Scan the entries and copy each line where the word "distribution" is present.
[Opening Records for the task section]
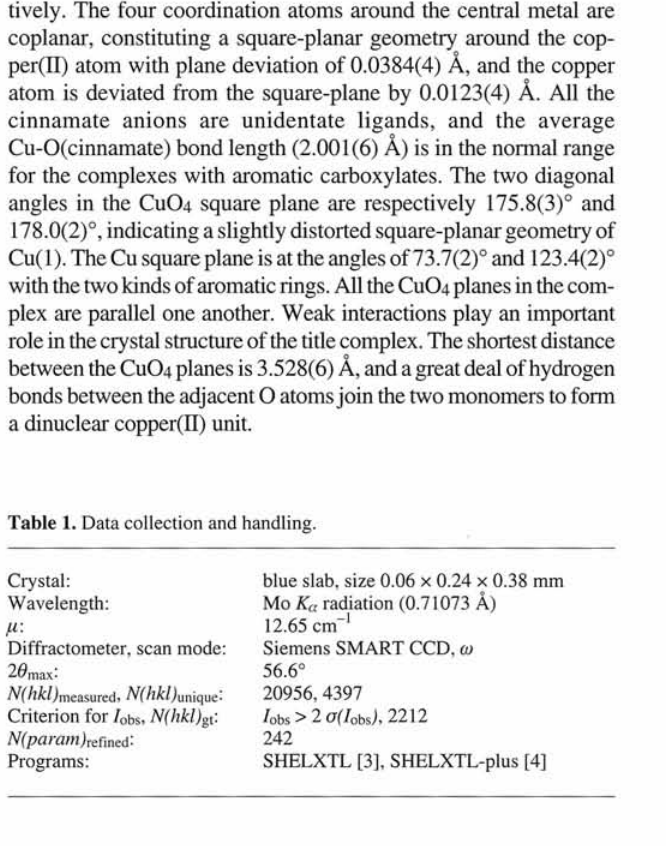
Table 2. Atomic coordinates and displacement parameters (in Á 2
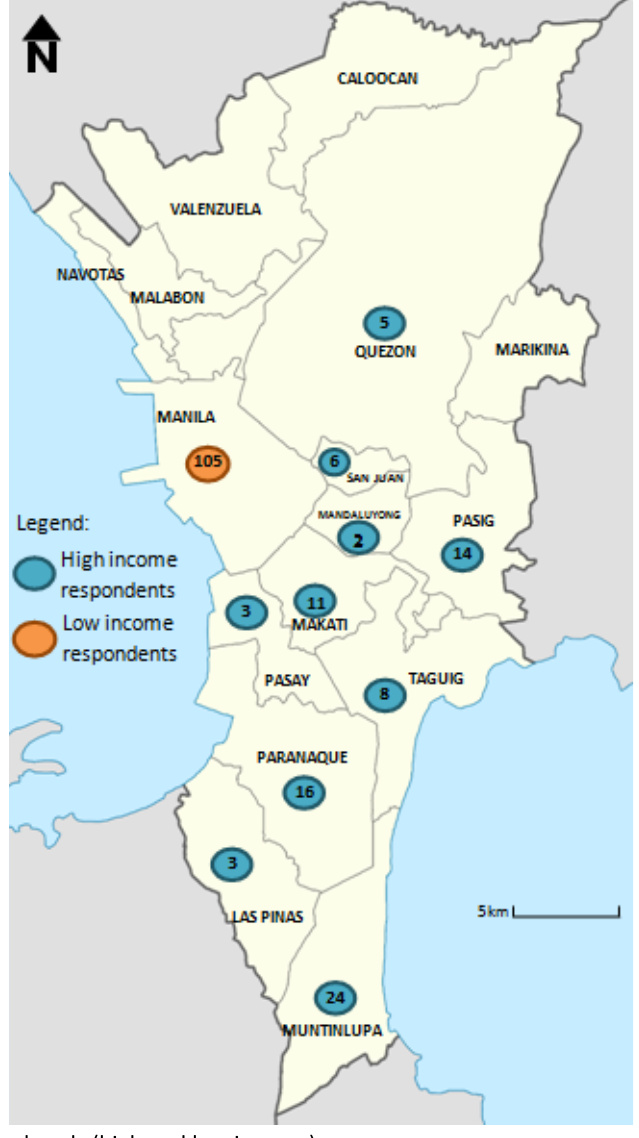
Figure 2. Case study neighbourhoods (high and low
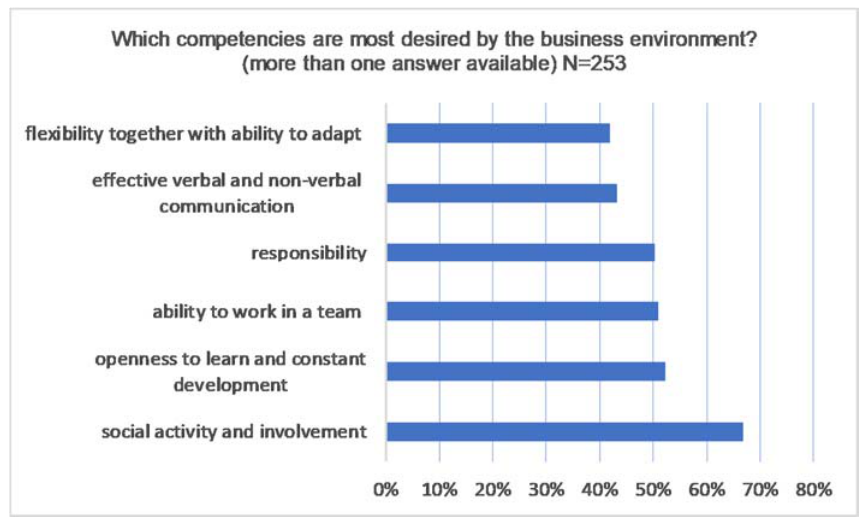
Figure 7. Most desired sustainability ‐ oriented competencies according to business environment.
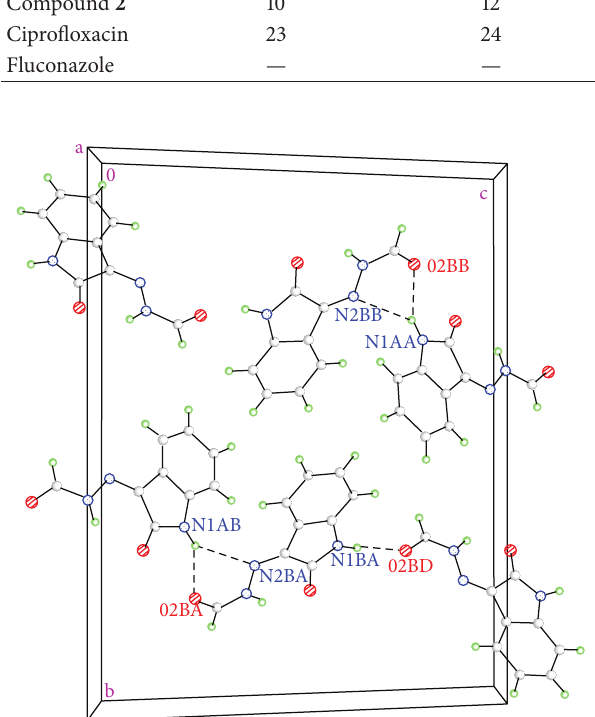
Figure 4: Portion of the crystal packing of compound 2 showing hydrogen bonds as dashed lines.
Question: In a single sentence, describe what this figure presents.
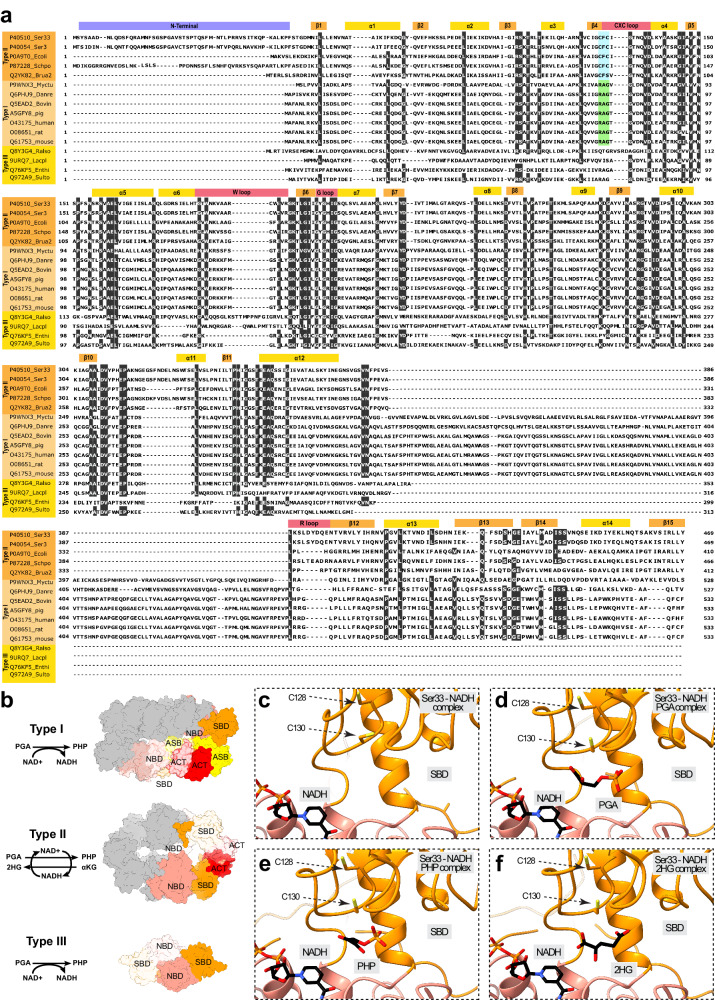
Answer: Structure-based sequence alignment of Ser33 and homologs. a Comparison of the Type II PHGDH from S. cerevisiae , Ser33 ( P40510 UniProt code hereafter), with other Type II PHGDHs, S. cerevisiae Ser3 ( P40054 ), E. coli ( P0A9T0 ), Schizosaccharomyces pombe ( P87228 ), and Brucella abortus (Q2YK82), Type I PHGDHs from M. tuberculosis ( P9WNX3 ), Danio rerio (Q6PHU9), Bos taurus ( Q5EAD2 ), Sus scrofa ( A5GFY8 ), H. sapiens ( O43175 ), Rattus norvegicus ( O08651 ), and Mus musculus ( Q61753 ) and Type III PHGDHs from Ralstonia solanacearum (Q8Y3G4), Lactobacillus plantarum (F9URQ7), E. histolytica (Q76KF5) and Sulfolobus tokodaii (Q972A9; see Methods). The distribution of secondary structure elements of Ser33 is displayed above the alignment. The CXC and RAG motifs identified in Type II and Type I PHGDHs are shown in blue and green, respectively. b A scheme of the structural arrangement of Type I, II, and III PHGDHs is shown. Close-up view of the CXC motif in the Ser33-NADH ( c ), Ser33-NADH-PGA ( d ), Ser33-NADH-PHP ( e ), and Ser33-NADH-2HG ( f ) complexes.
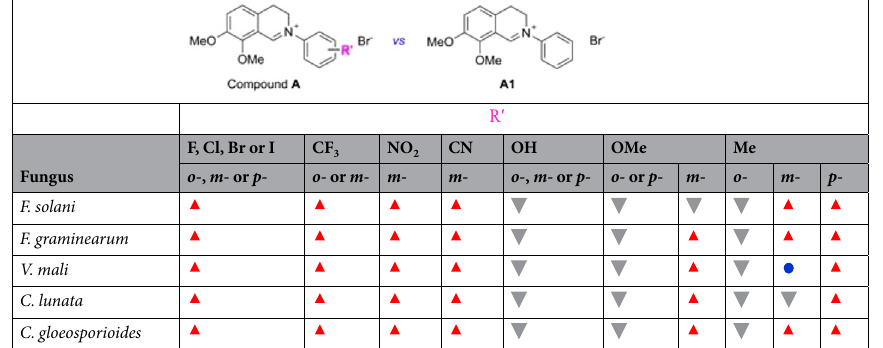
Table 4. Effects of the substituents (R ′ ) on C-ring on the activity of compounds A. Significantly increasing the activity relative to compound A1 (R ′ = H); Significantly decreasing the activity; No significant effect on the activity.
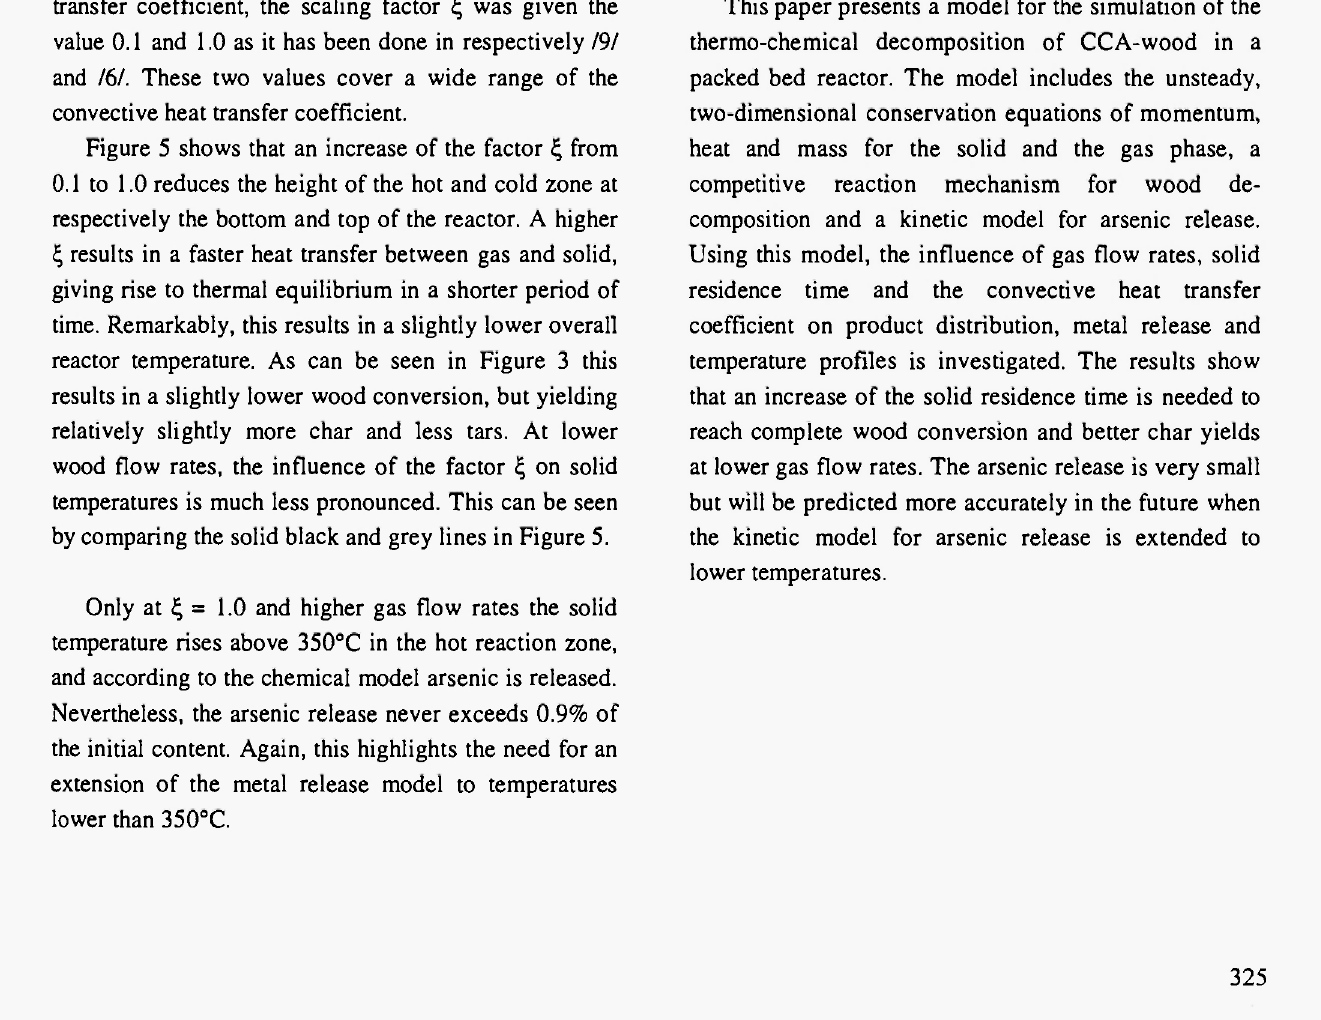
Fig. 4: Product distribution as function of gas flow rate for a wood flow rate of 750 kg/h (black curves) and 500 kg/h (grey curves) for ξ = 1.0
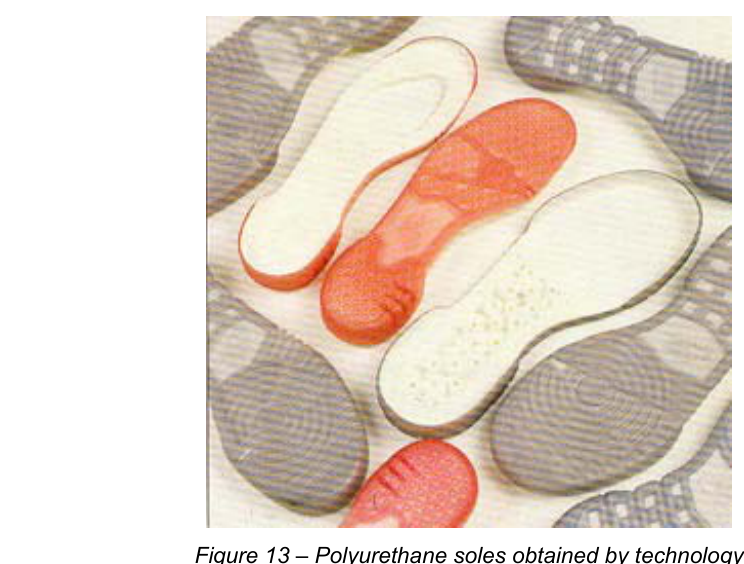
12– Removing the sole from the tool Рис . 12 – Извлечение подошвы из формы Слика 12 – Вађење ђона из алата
[Closing Records for the task section]
**Written solution:**
Answer: Structure-based sequence alignment of Ser33 and homologs. a Comparison of the Type II PHGDH from S. cerevisiae , Ser33 ( P40510 UniProt code hereafter), with other Type II PHGDHs, S. cerevisiae Ser3 ( P40054 ), E. coli ( P0A9T0 ), Schizosaccharomyces pombe ( P87228 ), and Brucella abortus (Q2YK82), Type I PHGDHs from M. tuberculosis ( P9WNX3 ), Danio rerio (Q6PHU9), Bos taurus ( Q5EAD2 ), Sus scrofa ( A5GFY8 ), H. sapiens ( O43175 ), Rattus norvegicus ( O08651 ), and Mus musculus ( Q61753 ) and Type III PHGDHs from Ralstonia solanacearum (Q8Y3G4), Lactobacillus plantarum (F9URQ7), E. histolytica (Q76KF5) and Sulfolobus tokodaii (Q972A9; see Methods). The distribution of secondary structure elements of Ser33 is displayed above the alignment. The CXC and RAG motifs identified in Type II and Type I PHGDHs are shown in blue and green, respectively. b A scheme of the structural arrangement of Type I, II, and III PHGDHs is shown. Close-up view of the CXC motif in the Ser33-NADH ( c ), Ser33-NADH-PGA ( d ), Ser33-NADH-PHP ( e ), and Ser33-NADH-2HG ( f ) complexes.
Fig. 4: Product distribution as function of gas flow rate for a wood flow rate of 750 kg/h (black curves) and 500 kg/h (grey curves) for ξ = 1.0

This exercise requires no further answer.